Any use of trade, product, website, or firm names in this publication is for descriptive purposes only and does not imply endorsement by the U.S. Government.
Record of Personal Communications
Sulukna River: Gerken J, Esse D. 2016. In July 2007, Jon Gerken (U.S. Fish and Wildlife Service) and Dave Esse (Bureau of Land Management) conducted a boat survey of river conditions on the Sulukna River in the upper Nowitna River drainage in preparation for an upcoming Inconnu Stenodus leucichthys spawning habitat project. They observed between 50 and 100 prespawning Chinook Salmon along the course of the river and captured and photographed several of them.
Sethkokna River: Kretsinger C, Karlan B. 2016. Following a July 30, 2014, aerial helicopter fish survey of the Sethkokna River in the upper Nowitna River drainage, Carl Kretsinger and Bob Karlan (Bureau of Land Management) reported observing 98 Chinook Salmon along the course of the river, all associated with spawning redds. They observed approximately 40 redds.

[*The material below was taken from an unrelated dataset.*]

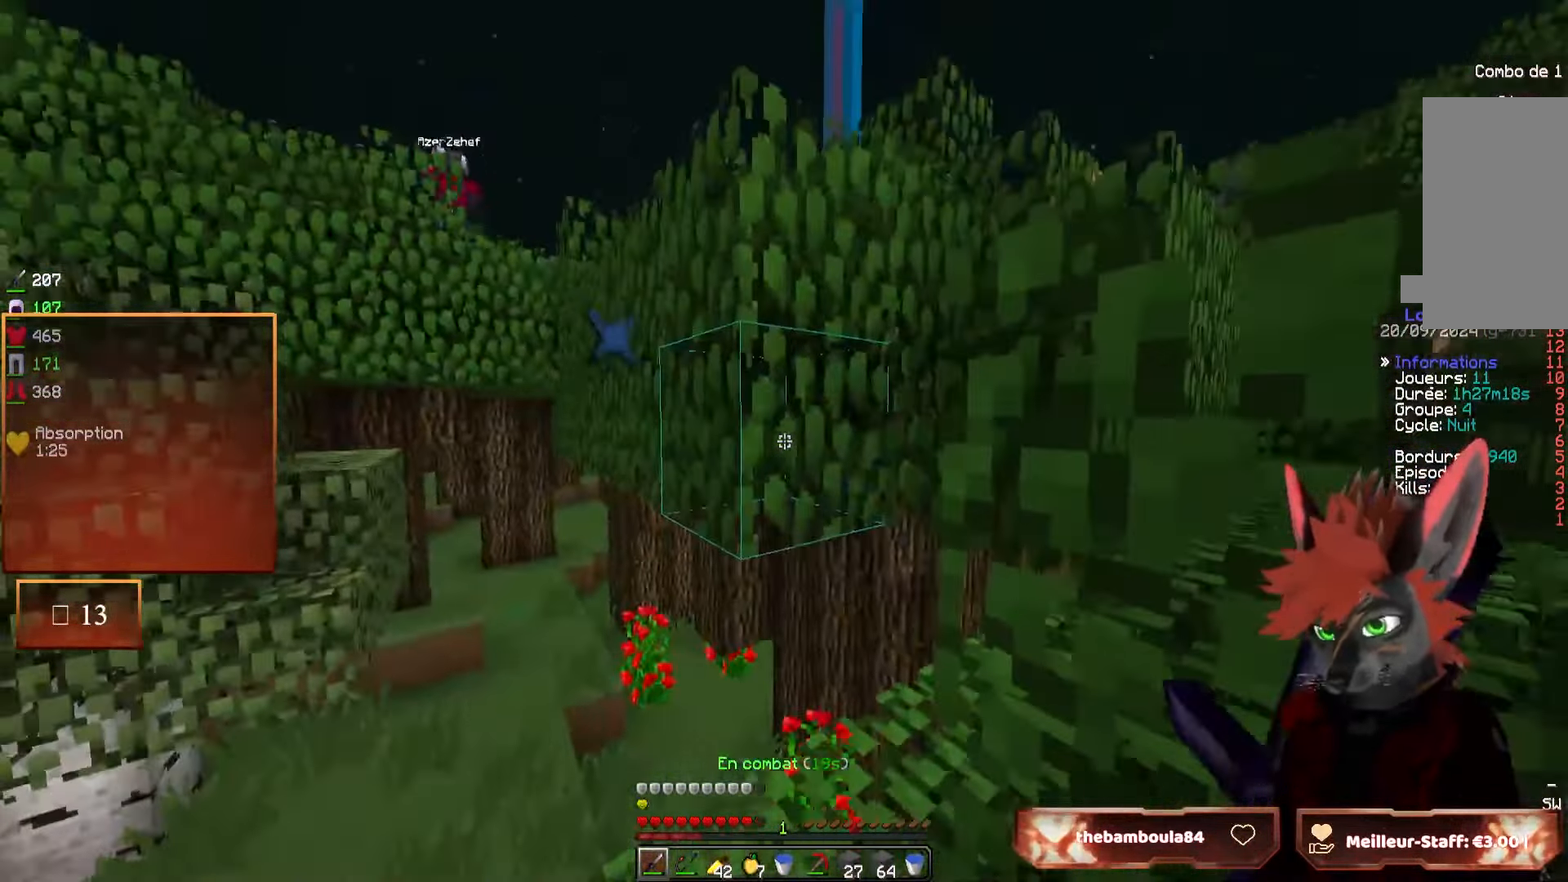
{"keys": [], "mouse": [], "events": [[250, "s", "up"]]}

Selwyn River: Department of Indian Affairs and Northern Development, Department of Fisheries and Oceans, Department of the Environment, and Yukon Territorial Government. 1985. An Environmental Review of Big Creek, Yukon as related to Placer Mining, Prepared for Placer Research and Development Committee. According to Al von Finster (Fisheries and Oceans Canada), who participated in the review, spawning Chinook Salmon were observed in the Selwyn River.
Kirkland Creek: In 1995, Al von Finster (Fisheries and Oceans Canada) filed a 5-page memo with Fisheries and Oceans Canada describing observations of Chinook Salmon spawning in Kirkland Creek during an overflight of Division Mt. Coal and potentially affected water bodies and stream courses.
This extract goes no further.